Genitori si diventa, sia come madri che come padri. Alla base sta una scelta di coppia che dipende da condizioni oggettive e soggettive in mutamento nel tempo. Mentre il legame tra madre e figli è una costante della storia dell’umanità, il coinvolgimento del padre è invece un fenomeno recente e in piena evoluzione. Padri con bambino sul passeggino in centro città o che fanno jogging con figlio nel marsupio, non sono più un elemento raro e bizzarro del paesaggio urbano. Non è però ancora la norma. Molti freni culturali continuano ad essere presenti. Non si tratta di fare il ”mammo” ma di arricchire lo sviluppo relazionale dei figli con le specificità dell’accudimento e dell’interazione paterna, che migliora sia lo sviluppo del bambino sia l’esperienza genitoriale maschile.
Per favorire tale cambiamento abbiamo bisogno di un welfare nuovo, ma anche di rappresentazioni nuove, meno stereotipate della realtà. Gli indicatori stessi attraverso cui osserviamo il mondo che cambia vanno forse ripensati. In particolare, la misura della fecondità attraverso il numero medio di figli “per donna” risulta sempre più inadeguata e inappropriata. Asseconda, infatti, l’idea che i figli siano una questione di donne e che essi, quindi, vadano fatti corrispondere solo alle madri. C’è una ragione metodologica che lo giustifica: una nascita è il diretto e riconoscibile esito di un parto. Ma la vera natura del processo riproduttivo contempla due genitori. Un modo per superare l’interpretazione asimmetrica fornita da tale indicatore è quello di considerarlo come proxy (misura indiretta) del numero medio di figli “per coppia”. Dire che l’Italia ha una fecondità poco sopra 1,2 figli per coppia (anziché per donna) aiuta anche a interpretare meglio l’informazione che porta tale valore sulla distanza dalla soglia di equilibrio tra generazioni (che corrisponde alla media di 2 figli per 2 genitori).
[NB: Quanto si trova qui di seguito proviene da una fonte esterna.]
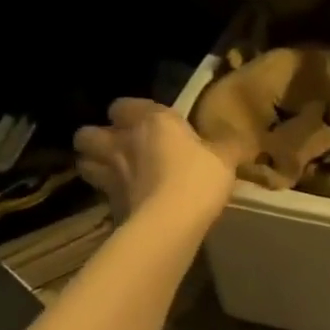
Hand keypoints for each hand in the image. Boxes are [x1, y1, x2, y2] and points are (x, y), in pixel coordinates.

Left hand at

Sul versante delle policy uno strumento per favorire il cambiamento culturale è il congedo di paternità interamente retribuito. Perché però definirlo “obbligatorio”? Non si tratta di imporlo ma di proporlo per i vantaggi estesi che ne derivano (sul rapporto tra padre e figli, sulla natalità, sull’occupazione femminile, sulla qualità del rapporto tra vita e lavoro che migliora anche la produttività) e favorendone in tale prospettiva un maggior utilizzo. In Italia la durata è quella minima indicata dall’Unione europea, pari a 10 giorni. L’estensione di cui c’è bisogno deve andare in due direzioni: avvicinare i padri alla durata delle madri, ma contestualmente anche mettere tutti i lavoratori nelle stesse condizioni di fruizione, indipendentemente da settore, dimensione dell’azienda e tipo di contratto.